The Critic Magazine

THE THREE MUSKETEERS OF THE FRENCH RIGHT

RELIEF, OPTIMISM AND JUBILATION were the most common emotions among the supporters of Emmanuel Macron when he was elected president of France in May 2017. The 39-year-old had seen off the threat of the National Front’s Marine Le Pen. His youthful vitality was inspiring, an indication of a bright new future for France, one he expressed in his victory speech at the Louvre. “A new page of our long history is turning tonight,” he boomed. “I want it to be a page of hope and renewed trust.”

But there was another sentiment that evening in France, more prevalent in the provinces than in Paris. It was a feeling of trepidation. Many people voted for Macron in the second-round run-off because they couldn’t stomach the thought of a Le Pen in the Élysée Palace.
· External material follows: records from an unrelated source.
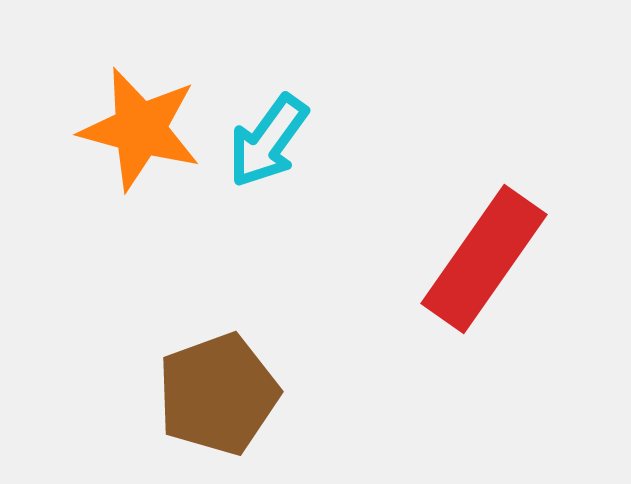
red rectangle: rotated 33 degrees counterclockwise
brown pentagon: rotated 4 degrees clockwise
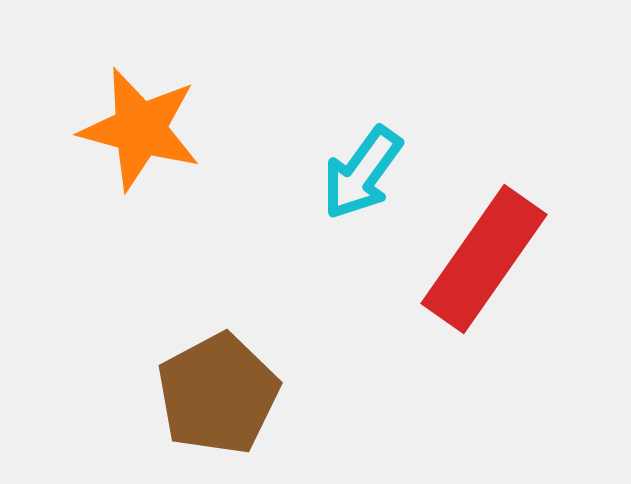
cyan arrow: moved 94 px right, 32 px down
brown pentagon: rotated 8 degrees counterclockwise
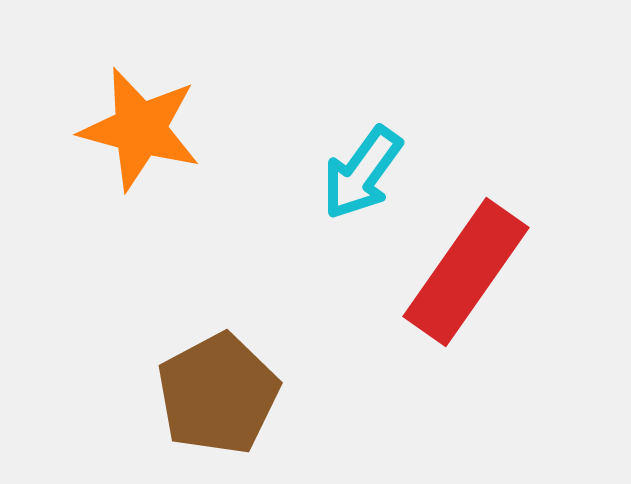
red rectangle: moved 18 px left, 13 px down
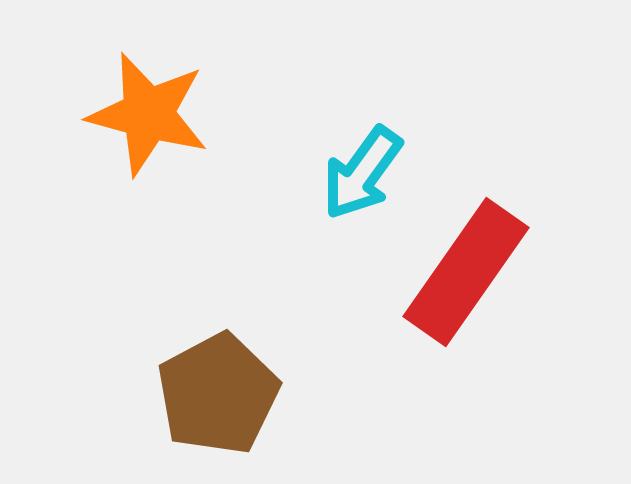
orange star: moved 8 px right, 15 px up
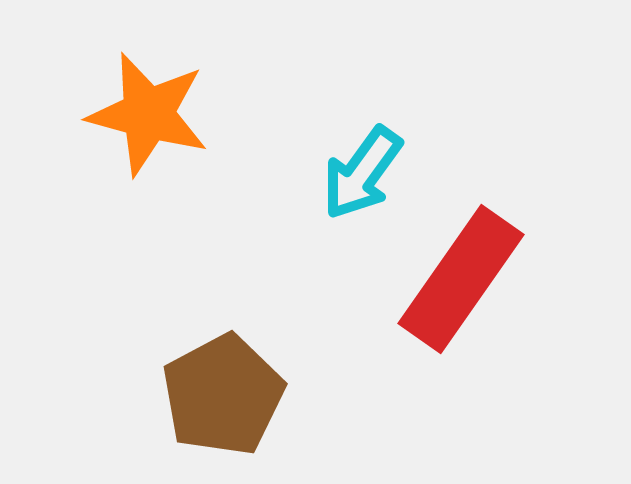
red rectangle: moved 5 px left, 7 px down
brown pentagon: moved 5 px right, 1 px down
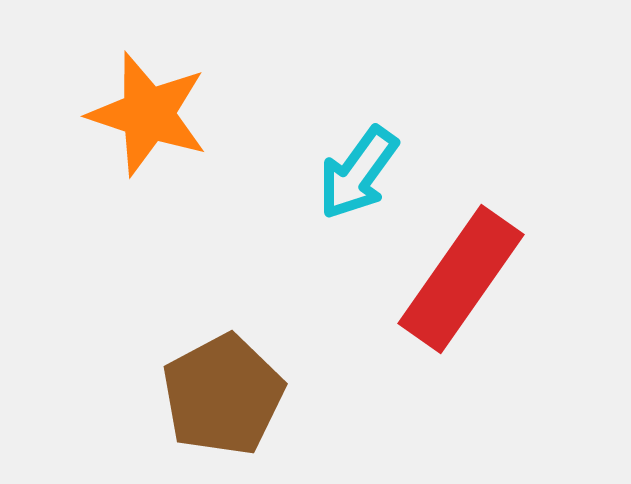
orange star: rotated 3 degrees clockwise
cyan arrow: moved 4 px left
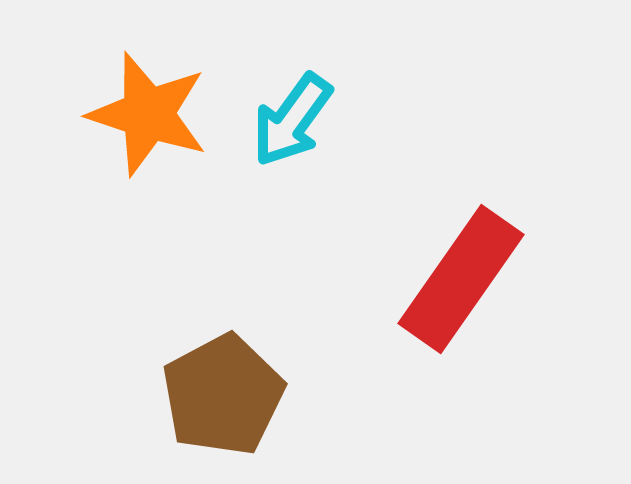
cyan arrow: moved 66 px left, 53 px up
Marine may have worked furiously to “de-demonise” the family name but for millions nothing would erase the fact that she was the daughter of Jean-Marie, the strutting founder of the National Front.

It wasn’t so much that Macron had seduced the electorate with his campaign slogan of “Neither Left Nor Right”, but more that he wasn’t Le Pen. As one woman told a foreign reporter: “The French are in distress. We could perhaps be afraid of Le Pen, but we should be afraid of Macron as well. What is his plan? He has none.”